It might be a good idea to tcpdump / wireshark and see if you can work out what's wrong with TCP. I've seen reports of issues with pf and TCP checksums in combination with certain network cards, but I've never been able to get my hands on affected hardware.


----------



## DiscmanDaemon (May 2, 2018)

SirDice said:


> The IP addresses don't line up. In your pf.conf you're using 192.168.1.233 but the interface has address 192.168.1.235.


My bad on the cut-and-paste. I have this same issue on 2 seperate RPIs and they have 233 and 235 as their addresses. 

I am beginning to wonder if this is caused by a mismatch between the world in the jails and the kernel on the pi as they are different versions. I am going to try building world specifically for the version of FreeBSD that is on the RPI and use that as the basejail and see if we get a different result as I have exhausted ideas on PF (I did take a look with wireshark and found nothing useful-wireshark outside the jail showed no sign of the packets and wireshark inside the jail just showed the packets not leaving the jail)

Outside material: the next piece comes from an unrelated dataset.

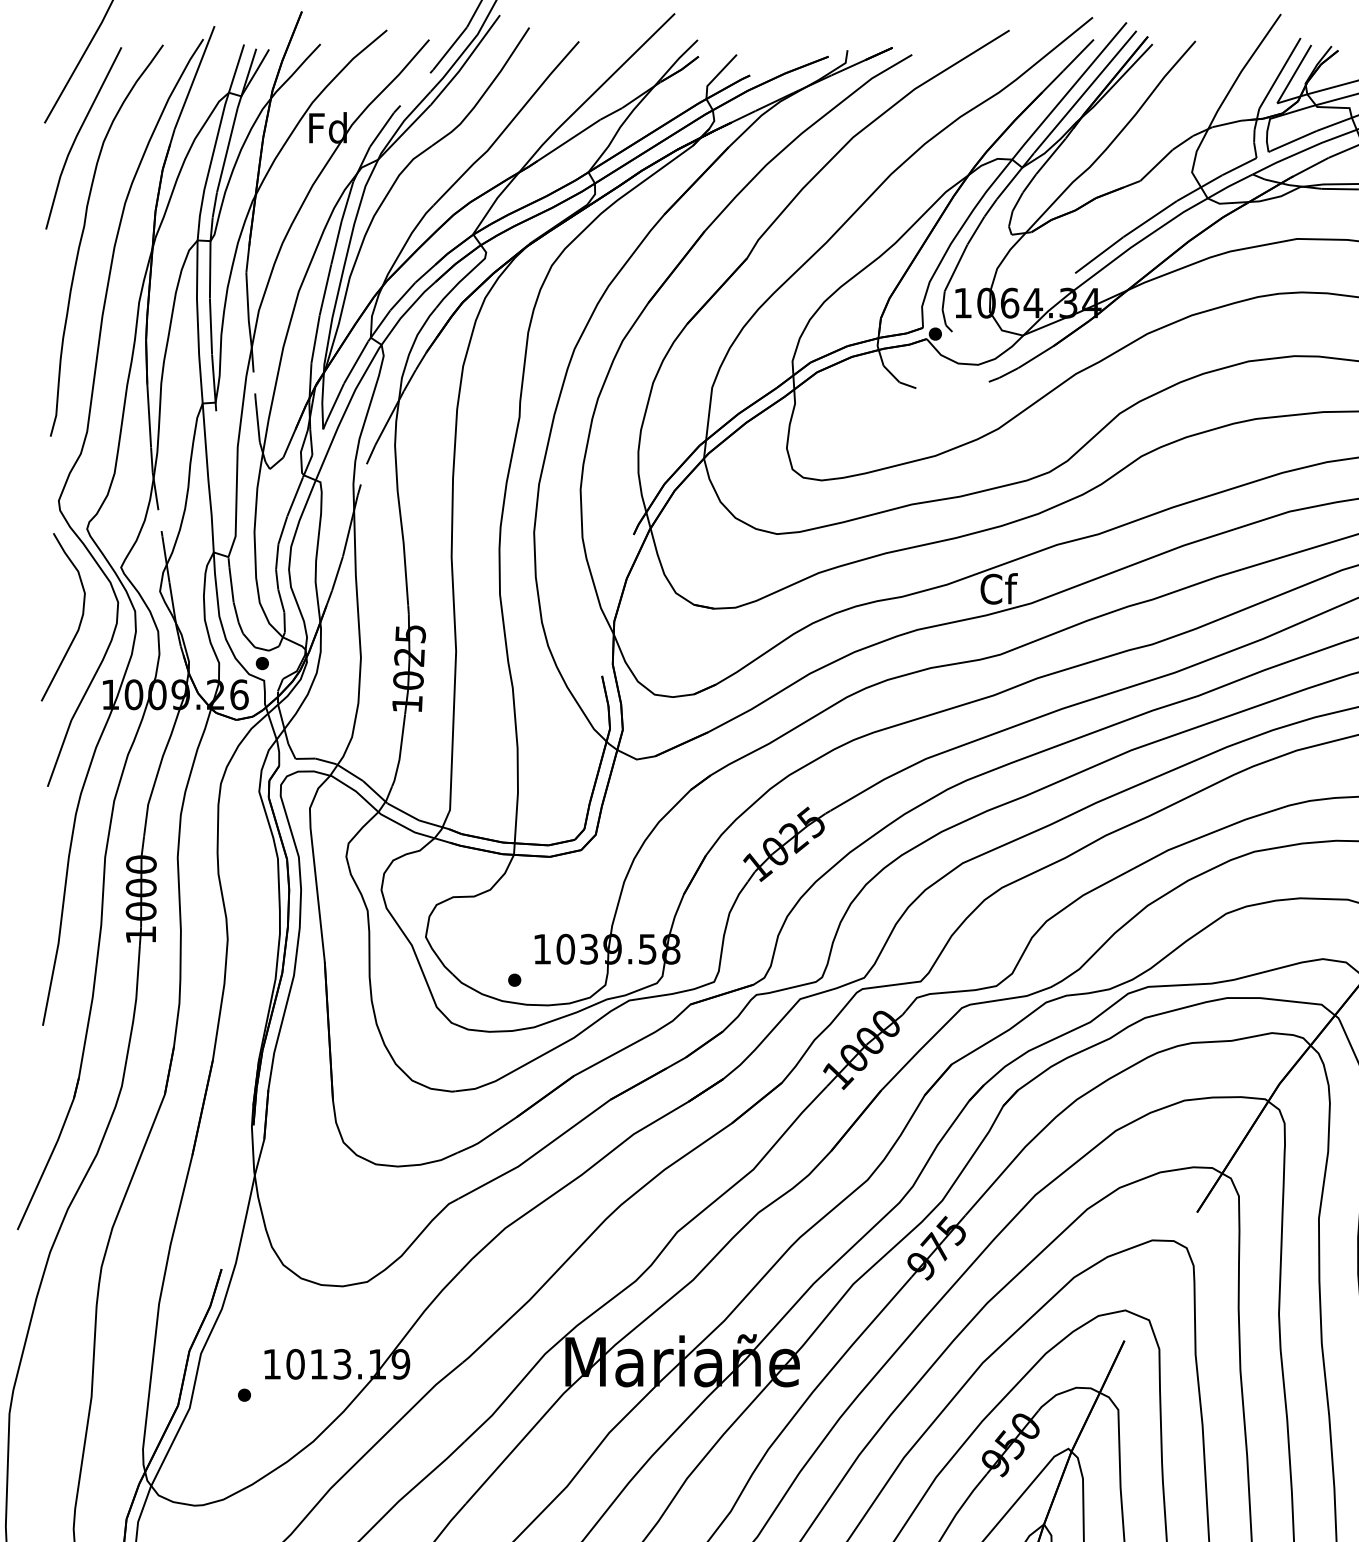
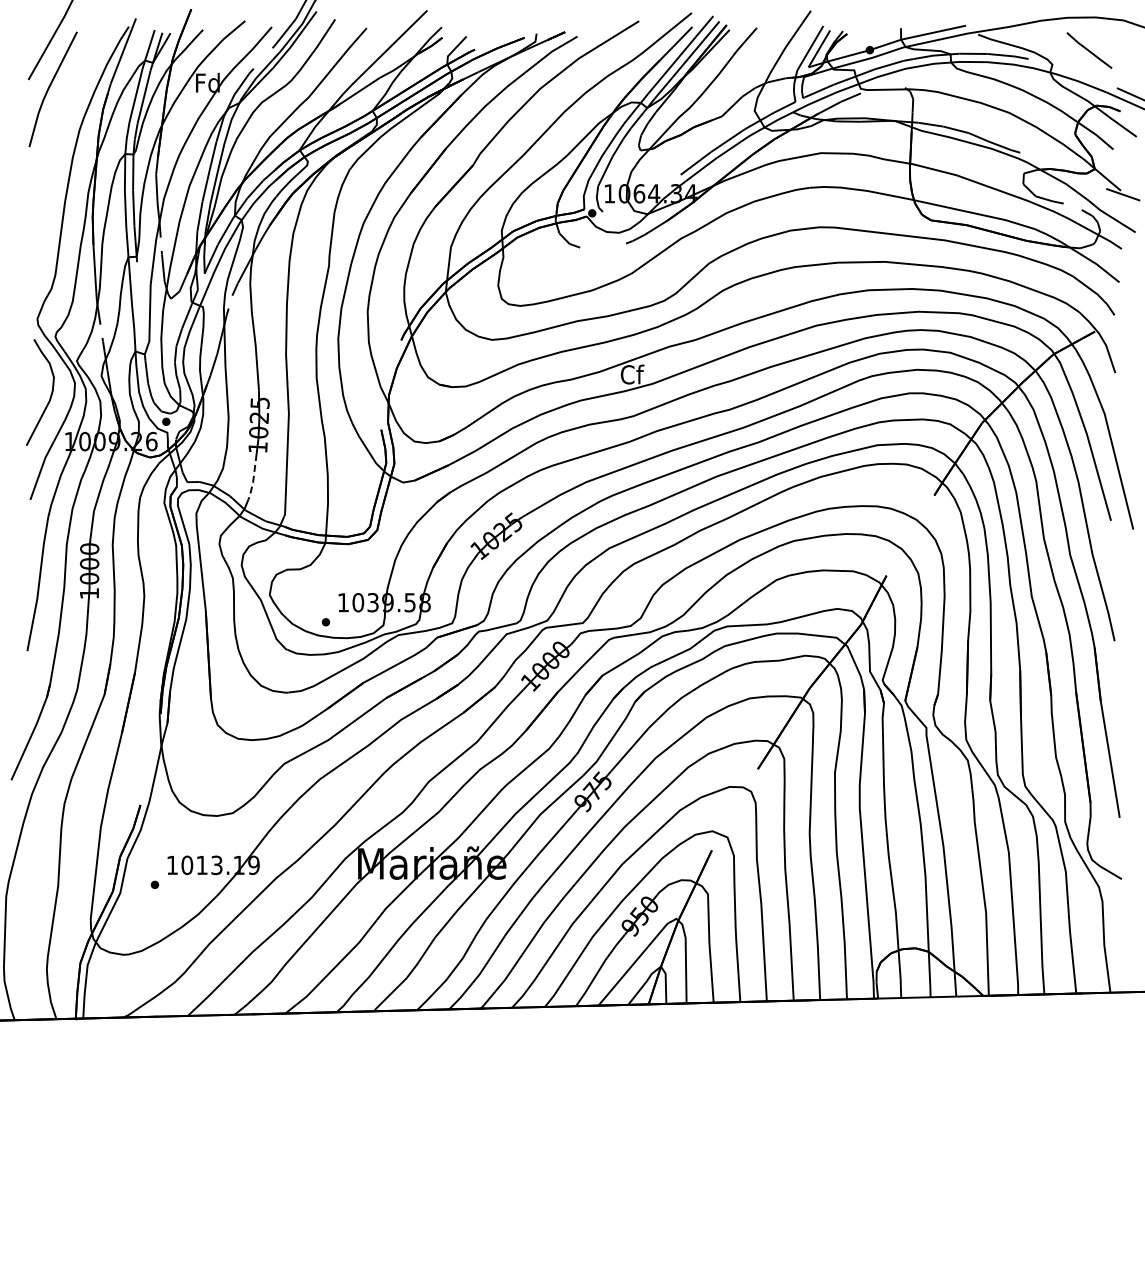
curve: (84, 234) -> (53, 150), removed
line: (400, 751) -> (253, 477), solid -> dashed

If this is indeed the case, this thread should be moved back to embedded since it would have nothing to do with the PF.


----------



## SirDice (May 2, 2018)

DiscmanDaemon said:


> I am beginning to wonder if this is caused by a mismatch between the world in the jails and the kernel on the pi as they are different versions.


That shouldn't be much of a problem as long as the host system's version is higher than then the jail's version. It's perfectly acceptable to have a 11.1-RELEASE host with a 10.3-RELEASE jail. The other way around however (jail is newer than host) is going to cause problems.


----------